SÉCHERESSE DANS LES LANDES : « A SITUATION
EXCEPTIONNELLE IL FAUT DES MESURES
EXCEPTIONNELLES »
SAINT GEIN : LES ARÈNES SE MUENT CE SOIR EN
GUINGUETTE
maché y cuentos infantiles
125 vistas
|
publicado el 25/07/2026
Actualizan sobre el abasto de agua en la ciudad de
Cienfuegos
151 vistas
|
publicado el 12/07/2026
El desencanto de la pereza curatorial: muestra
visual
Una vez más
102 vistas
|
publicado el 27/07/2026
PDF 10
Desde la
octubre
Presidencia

========

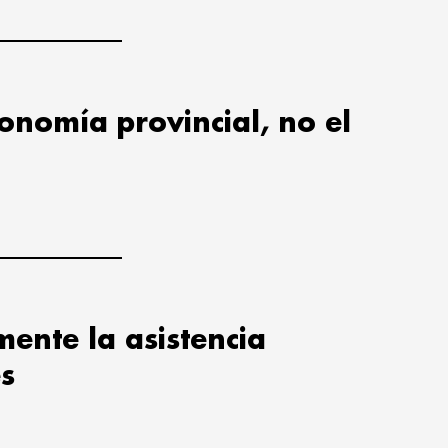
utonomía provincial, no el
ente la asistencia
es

========

Copy out the material from the line containing "SÉCHERESSE DANS LES" through the line containing "Presidencia", including both of those lines.

SÉCHERESSE DANS LES LANDES : « A SITUATION
EXCEPTIONNELLE IL FAUT DES MESURES
EXCEPTIONNELLES »
SAINT GEIN : LES ARÈNES SE MUENT CE SOIR EN
GUINGUETTE
maché y cuentos infantiles
125 vistas
|
publicado el 25/07/2026
Actualizan sobre el abasto de agua en la ciudad de
Cienfuegos
151 vistas
|
publicado el 12/07/2026
El desencanto de la pereza curatorial: muestra
visual
Una vez más
102 vistas
|
publicado el 27/07/2026
PDF 10
Desde la
octubre
Presidencia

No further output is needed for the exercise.